━━━━━ PROVIDED RECORDS ━━━━━

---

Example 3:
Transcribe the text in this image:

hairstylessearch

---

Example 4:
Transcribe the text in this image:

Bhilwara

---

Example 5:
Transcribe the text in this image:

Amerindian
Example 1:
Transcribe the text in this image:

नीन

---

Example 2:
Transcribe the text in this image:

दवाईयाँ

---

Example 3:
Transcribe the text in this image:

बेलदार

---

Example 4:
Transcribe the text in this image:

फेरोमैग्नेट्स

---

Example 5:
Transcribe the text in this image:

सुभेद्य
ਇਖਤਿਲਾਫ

━━━━━

GOAL:
Return all of the records above word for word, with every line in its original order and form.

EXERCISE OUTPUT:
---

Example 3:
Transcribe the text in this image:

hairstylessearch

---

Example 4:
Transcribe the text in this image:

Bhilwara

---

Example 5:
Transcribe the text in this image:

Amerindian
Example 1:
Transcribe the text in this image:

नीन

---

Example 2:
Transcribe the text in this image:

दवाईयाँ

---

Example 3:
Transcribe the text in this image:

बेलदार

---

Example 4:
Transcribe the text in this image:

फेरोमैग्नेट्स

---

Example 5:
Transcribe the text in this image:

सुभेद्य
ਇਖਤਿਲਾਫ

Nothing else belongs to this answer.